Technological innovations have minted billionaires in the last decade, but at the same time, multigenerational family businesses could become obsolete overnight. In Asia, how should multigenerational family businesses ensure longevity? A J.P. Morgan whitepaper based on surveying ultra-high-net-worth clients provides clues.
Just over half (55 percent) of the next generation of ultra-high net worth families feel ready to confront technological disruption in the family business. Amongst the next generation who feel they were prepared, more than half (56 percent) say they lack experience, according to a white paper published by J.P. Morgan titled: «Embracing Data, Digital, and Disruptions».
«Our clients acknowledge that technology is having a significant impact on their businesses. The way they manage their wealth has been similarly disrupted; However, only one in four family offices have integrated technological disruption into their strategic plans and are equipped to adapt,» said Karen Tan, Head of Wealth Advisory, South East Asia at J.P. Morgan at a media briefing on Thursday.
The private bank, in collaboration with RFi Group, surveyed 133 clients and interviewed 13 across North and Southeast Asia to explore the topic and ensure that the business and its advisors are well prepared to provide the advice clients need to face the future. The white paper was presented in conjunction with the launch of J.P. Morgan Trust Company (Singapore) on Thursday.
Understood But Under-Planned
A majority (80 percent) agree that the family business will experience tech disruptions in the next ten years, and a significant 92 percent in the 41 - 60 years age category agreed.
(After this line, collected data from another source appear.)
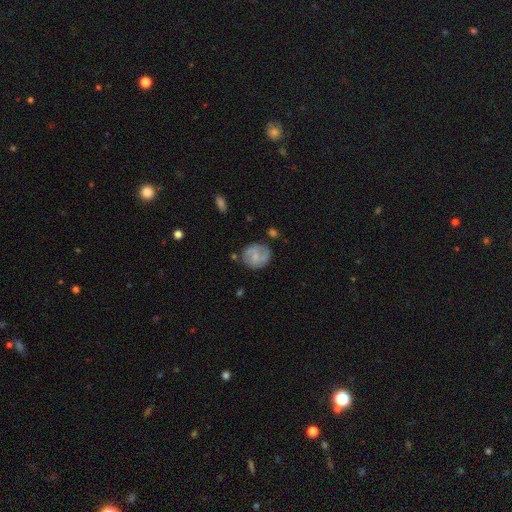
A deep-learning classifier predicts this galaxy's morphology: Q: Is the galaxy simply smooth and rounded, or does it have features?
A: featured or disk — 51%.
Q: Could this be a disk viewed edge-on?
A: no — 97%.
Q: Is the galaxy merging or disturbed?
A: none — 65%.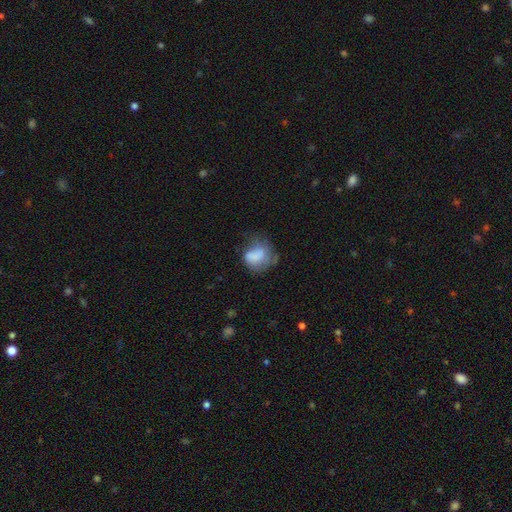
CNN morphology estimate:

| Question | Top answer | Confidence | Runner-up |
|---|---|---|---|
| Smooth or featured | smooth | 63% | featured or disk (28%) |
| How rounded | in between | 52% | round (47%) |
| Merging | major disturbance | 35% | none (30%) |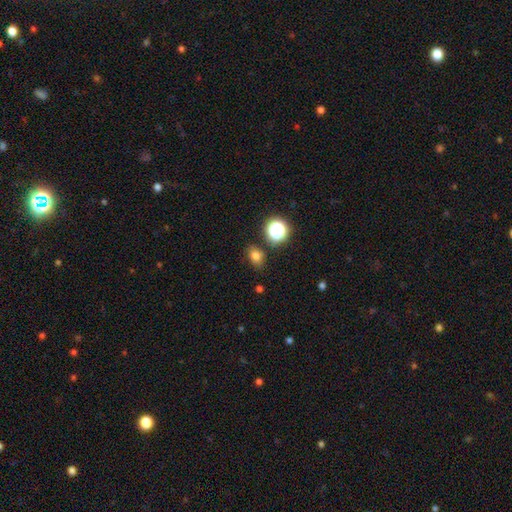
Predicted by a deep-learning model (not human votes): Smooth or featured? Predicted: smooth (p=0.76). How rounded? Predicted: in between (p=0.60). Merging? Predicted: none (p=0.78).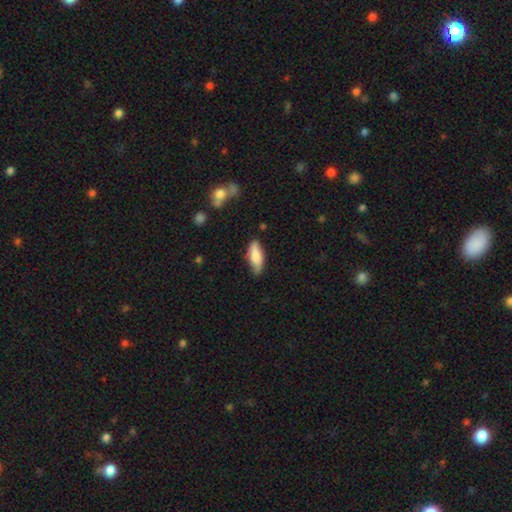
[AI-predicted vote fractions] This is likely a smooth galaxy (73%). How rounded: likely in between (70%). Merging: likely none (74%).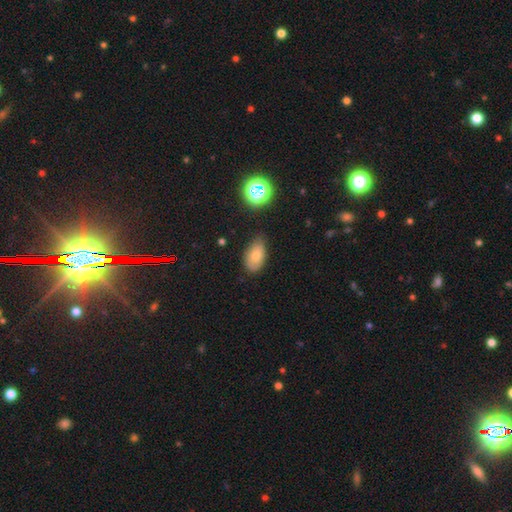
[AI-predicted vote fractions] smooth_or_featured: smooth (p=0.74) [alt: featured or disk p=0.14]
how_rounded: in between (p=0.89) [alt: round p=0.09]
merging: none (p=0.66) [alt: minor disturbance p=0.27]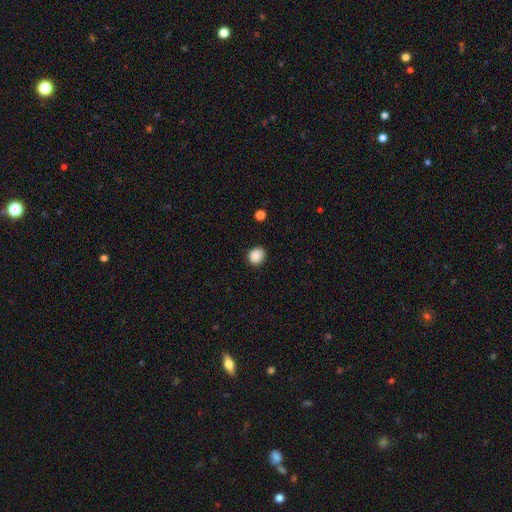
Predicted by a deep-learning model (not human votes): smooth 89%, star or artifact 9%, featured or disk 2%. Down the decision tree: how rounded — round (71%); merging — none (88%).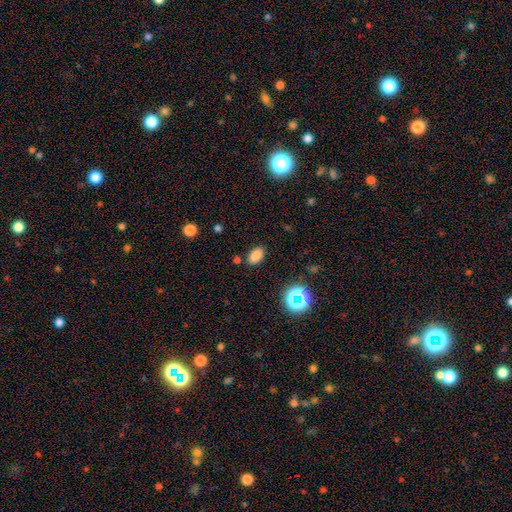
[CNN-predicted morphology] type=smooth (81%); roundness=in between (89%); merging=none (85%).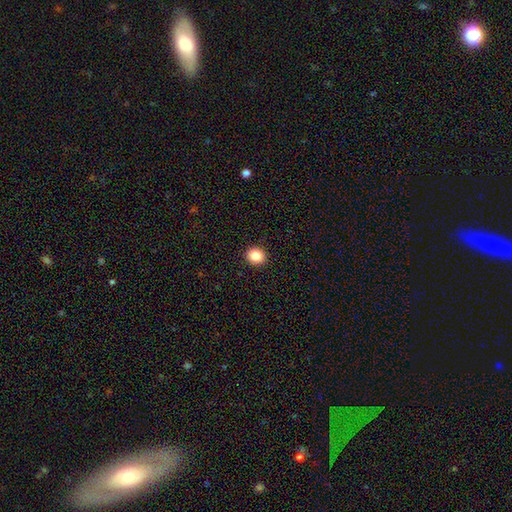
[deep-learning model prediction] This appears to be a smooth galaxy with no disk features (85%) that is round (85%). Merging: none (93%).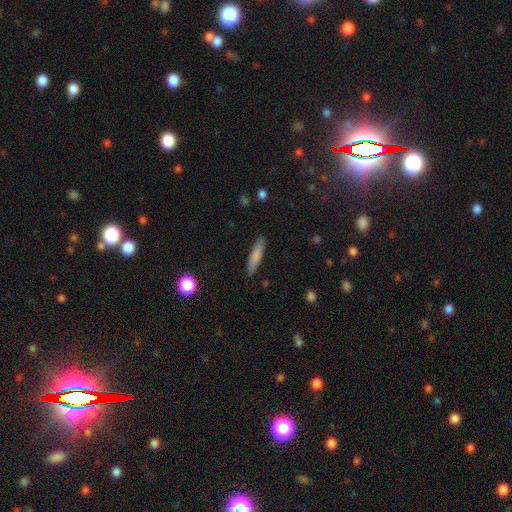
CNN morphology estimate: smooth_or_featured: smooth (p=0.80) [alt: featured or disk p=0.14]
how_rounded: cigar-shaped (p=0.83) [alt: in between p=0.16]
merging: none (p=0.88) [alt: minor disturbance p=0.09]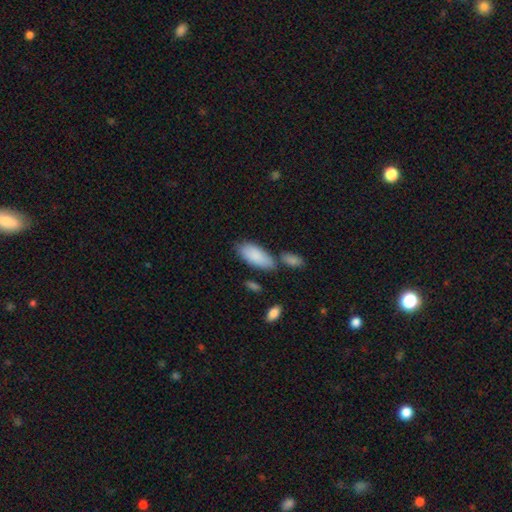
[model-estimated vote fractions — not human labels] Q: Smooth or featured?
A: smooth (87%); runner-up: featured or disk (7%)
Q: How rounded?
A: in between (87%); runner-up: cigar-shaped (11%)
Q: Merging?
A: none (60%); runner-up: merger (17%)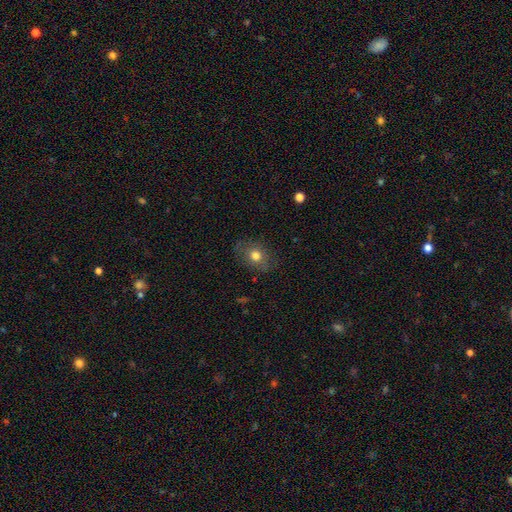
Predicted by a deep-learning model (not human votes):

Data analytics, artificial intelligence (AI) and online transactions were ranked as the top disruptors to family businesses.
The lack of preparedness amongst the next generation has to do with three top factors: lack of relevant experience, uncertainties about the future, and the constantly changing nature of technology. As a fair number are under 30 years of age, they are perhaps also not as closely involved in the business.
Decisions At The Top
Only half the next generation business leaders felt that they were ready for technological disruption, a data point that corroborates with their perception that decision making remained very much at the helm of the family, or in few hands. Given that the vast majority of family businesses represented in this study are owner-operators (68 percent), it is not surprising to find that 36 percent of the respondents say the head of the family ultimately calls the shots, Tan notes.
For 50 percent of businesses with an annual turnover of $1 billion or more, and similarly, for those with an annual turnover of under $50 million, decisions are made by the head of the family. «That billionaires are taking it upon themselves, and do not give non-family executives decision-making powers to address external technological shifts is noteworthy,» the whitepaper wrote.